Книга жизни. Воспоминания и размышления. Материалы к истории моего времени - Семен Маркович Дубнов
Мой новый, более практичный товарищ советовал мне переменить квартиру, и мы поселились вместе на городской окраине Снипишки. Это был поэтический уголок. На высоком холме, круто спускающемся к каменоломням, стоял одинокий дом польской семьи Мацкевич, а в углу заросшего травою двора маленький пустой флигель на откосе холма; в этом флигеле мы и поселились. После противного торгового шума виленского центра я очутился среди божественной тишины природы. Неприятно было только, что этот рай охранялся злыми церберами. Калитка от дома была всегда на запоре, и когда я звонил, собаки на дворе заливались бешеным лаем, который не прекращался, пока хозяйская прислуга не проводила меня до нашего флигеля.
В этом уединении занимались мы с товарищем прозою приготовления к экзаменам и поэзией русских и еврейских писателей. Товарищ пел особою грустною мелодией длинную элегию виленского поэта Лебенсона-отца на раннюю смерть сына, моего любимейшего лирика. Читали мы и русские стихи (Майкова, особенно его переводы из Гейне) и пели русские песни. Вместе мы ходили обедать в русский или польский ресторан, где я впервые «осквернил» свой желудок трефной пищей. Я уже тогда не признавал религии кухни, но свинину мне было противно есть, и поэтому я был огорчен, когда товарищ открыл мне, что съеденная мною котлета была приготовлена из свиного мяса. Я представлял себе, что сказал бы по этому поводу мой отец, который тогда вел со мною оживленную переписку из своей летней квартиры в Херсоне и напоминал мне о необходимости соблюдения всех религиозных обрядов. Он аккуратно присылал мне деньги, около десяти рублей в месяц, просил не отказывать себе в самом необходимом, давал практические советы, но предостерегал от случайных знакомств, особенно с революционной молодежью.
В конце июля я подал в канцелярию Учительского института прошение о допущении меня к конкурсному экзамену. Мне велели прийти 4 августа. Когда я в назначенное утро пришел, я увидел двор института полный молодыми людьми, которые то и дело подходили к вывешенному у дверей канцелярии списку допущенных к экзамену. Я тоже заглянул в список. Моего имени там не было. Я пошел в канцелярию и спросил директора, что это означает. Он ответил: из вашей метрики видно, что вы родились в сентябре 1860 г., а мы в этом году можем принять лишь тех, которые родились в 1861 г., для того чтобы они успели кончить четырехлетний курс до достижения 21-го года, срока явки к исполнению воинской повинности. Таким образом я лишился права поступить в институт из-за того, что оказался старше на четыре месяца. Я подал попечителю Виленского учебного округа прошение о том, чтобы для меня сделали изъятие из правила ввиду ничтожной разницы возраста. Долго дожидался я в приемном зале русского сановника, пока после приема чиновников с докладами и прочих важных особ меня допустили к помощнику попечителя, мужчине огромного роста в мундире, увешанном орденами. Он меня снисходительно выслушал и сказал, что все зависит от директора института; сделав пометку на моем прошении, вернул мне его и велел передать директору. Но последний ответил, что теперь вакансий уже нет. И действительно, многие аспиранты не попали в институт, между ними и мой товарищ Фридман, который был еще старше меня.

» **Задание 1**:
Ответьте на вопросы по отрывку из воспоминаний:
(а) На какой городской окраине поселились автор и его товарищ?
(б) Сколько денег в месяц присылал отец?
(в) Какого числа автору велели прийти в институт на экзамен?

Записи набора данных
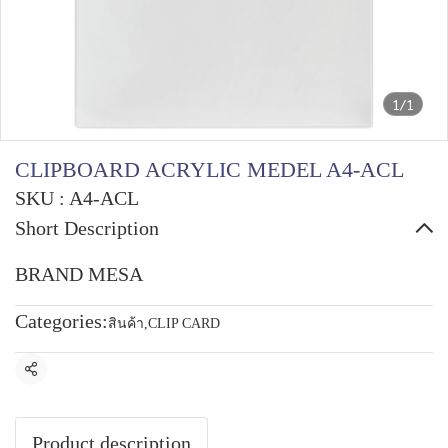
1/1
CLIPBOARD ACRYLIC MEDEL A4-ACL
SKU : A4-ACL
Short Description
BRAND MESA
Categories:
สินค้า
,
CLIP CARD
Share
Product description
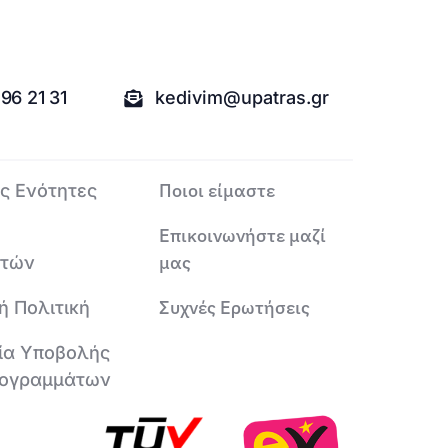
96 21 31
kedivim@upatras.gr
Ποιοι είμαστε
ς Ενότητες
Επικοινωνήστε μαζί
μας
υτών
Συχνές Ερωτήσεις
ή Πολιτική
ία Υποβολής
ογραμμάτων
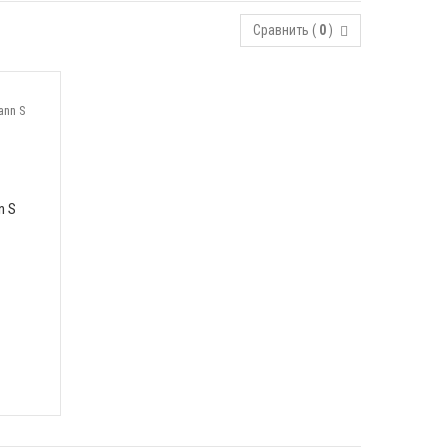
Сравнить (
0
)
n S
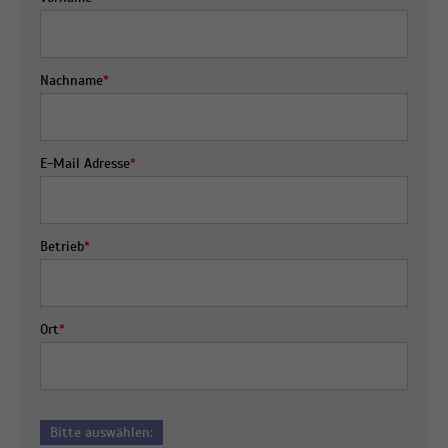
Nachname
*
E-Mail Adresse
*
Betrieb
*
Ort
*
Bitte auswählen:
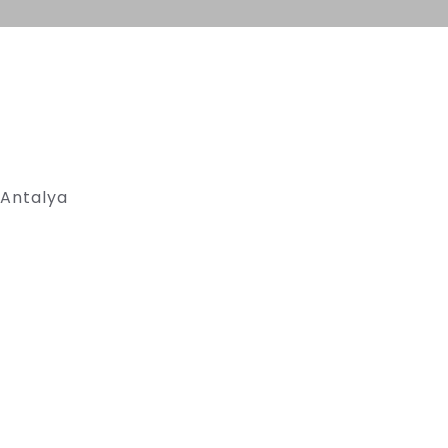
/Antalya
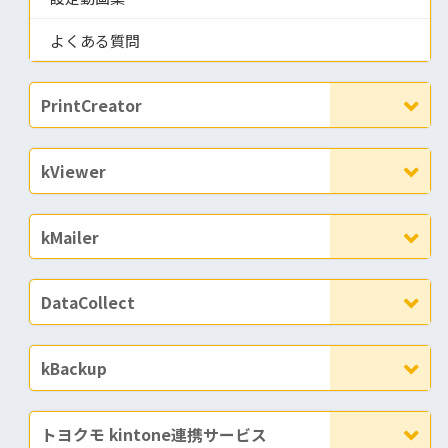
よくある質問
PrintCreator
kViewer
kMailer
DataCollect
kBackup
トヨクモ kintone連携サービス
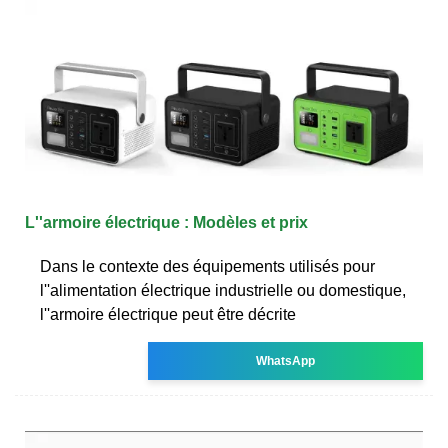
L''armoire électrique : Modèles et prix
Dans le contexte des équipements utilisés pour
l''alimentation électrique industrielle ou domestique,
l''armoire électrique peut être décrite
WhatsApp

» **Задание 2**:
Перепишите строки листинга от строки с «L''armoire électrique : Modèles et prix» до самого конца листинга включительно, заменив «domestique» на «résidentielle». Всё остальное оставьте как есть.

» **Решение 1**:
(а) Снипишки.
(б) Около десяти рублей.
(в) 4 августа.

» **Решение 2**:
L''armoire électrique : Modèles et prix
Dans le contexte des équipements utilisés pour
l''alimentation électrique industrielle ou résidentielle,
l''armoire électrique peut être décrite
WhatsApp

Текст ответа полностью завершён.